03. Why financialization is also indispensable for full-chain games
Author: Tax cuts
Original link: https://twitter.com/tax_cuts/status/1740453166875877768
Because the Play to Earn game has brought too many disastrous consequences in the past, developers have turned to full-chain games and sought different ways to integrate Crypto into the game. The main point of view on full-chain games is that it increases the composability and permanence of the game, while the financial part is often strongly resisted.
But I think financialization is still very important:
Financialization is the fundamental reason why cryptocurrency exists as the underlying architecture. Imagine if I run the Bitcoin protocol on my PC and he can show you have 1 BTC and I have 5 BTC, no one will give a real value to Bitcoin which lacks decentralized consensus. Because I can tamper with the background data at will and say that I actually have 50 BTC.
It can be seen that running the Bitcoin protocol on a centralized server relies on trust in the centralized server. In the crypto world, the decentralized consensus on who holds 1 BTC needs to be verified by a certain number of nodes. From a certain perspective, decentralization forms the basis for giving cryptocurrency real value. Under the umbrella of decentralized consensus, people are willing to assign value to cryptocurrencies.
As for whether this value is 1 US dollar or 40,000 US dollars, this is not the focus of our discussion today. The key is that the limitation of block space and decentralized consensus make things recorded on the chain have scarcity, and this scarcity gives them real value. This is unheard of in other industries, they can’t create something of real value out of thin air.

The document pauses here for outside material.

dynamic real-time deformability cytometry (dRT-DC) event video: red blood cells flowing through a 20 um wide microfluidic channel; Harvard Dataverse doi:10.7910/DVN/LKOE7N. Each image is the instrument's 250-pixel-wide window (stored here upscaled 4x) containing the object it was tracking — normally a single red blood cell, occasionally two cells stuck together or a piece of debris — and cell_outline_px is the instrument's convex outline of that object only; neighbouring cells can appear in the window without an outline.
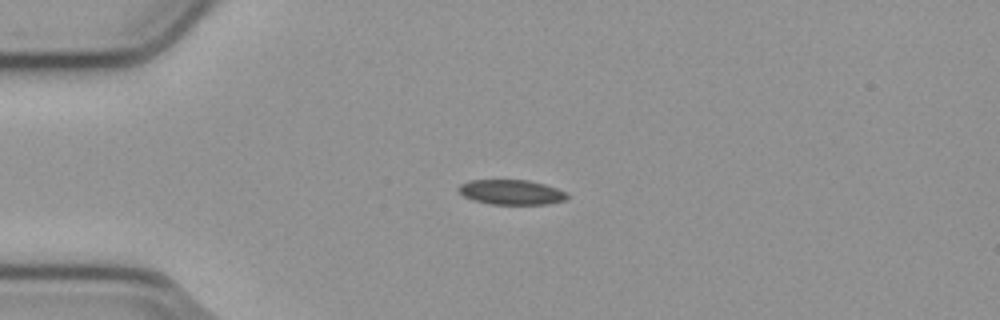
{"species": "common noctule bat (a hibernating species)", "species_latin": "Nyctalus noctula", "temperature_condition": "cold", "stored_images_in_passage": 42, "camera_frame_rate_fps": 3000, "um_per_image_px": 0.085, "animal": {"sex": "male", "body_mass_g": 23.1, "forearm_length_mm": 52.7}, "frame": {"image": 1, "passage_image": 1, "time_ms": 0.0, "image_size_px": [1000, 320], "cell_outline_px": [[568, 200], [548, 204], [492, 204], [472, 200], [464, 196], [456, 188], [460, 184], [468, 180], [528, 180], [544, 184], [568, 192]], "centroid_in_image_um": [43.48, 16.33], "position_along_channel_um": 41.5, "area_um2": 15.9}}
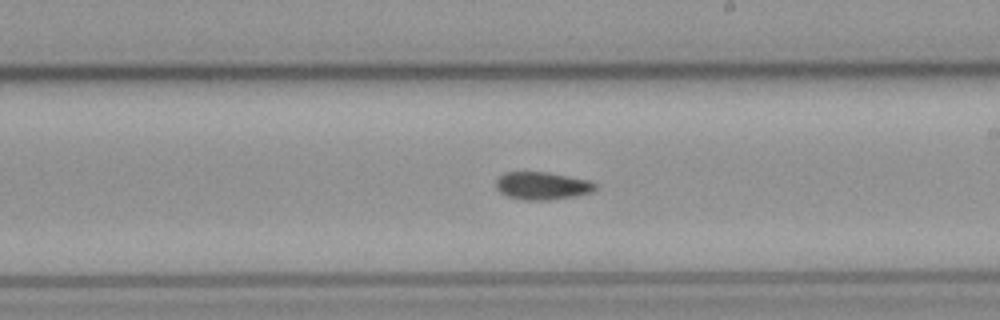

You could argue that gaming companies could create billion-dollar items in games without cryptocurrencies. Yes, but these companies have a consensus built on years of trust from players. For startups, achieving this will be even more difficult. This is similar to how U.S. dollar fiat currencies and cryptocurrencies gain value.
For games on the entire chain, imagine if not just some assets, but the entire game were placed on the chain - then every Every item, unit, decision, and building will gain real value because they are all scarce resources guarded by decentralized consensus.
Providing such scarce resources is one of primodium's many goals. It's exciting that you can build real economies based on this value-giving process (I'll explain in another thread why web 2.5 games don't work, the main reason is that they need to be face-to-face There are so many regulatory and compliance issues.)
You might argue: But Mr. tax cuts, financialization means everyone is trying to extract from the system interests and make money, so the system will eventually collapse!
But my point is that in the process of BTC mining, every participant is also trying to make money. As long as the system has external value, he will can last. And obviously, the key to staying afloat is balance, so the game will provide enough fun to ensure that it meets expectations for most people.
The in-game resource trading market launched in Primodium V0.9 is a step in this direction, but we still have a lot of work to do in the future a lot of.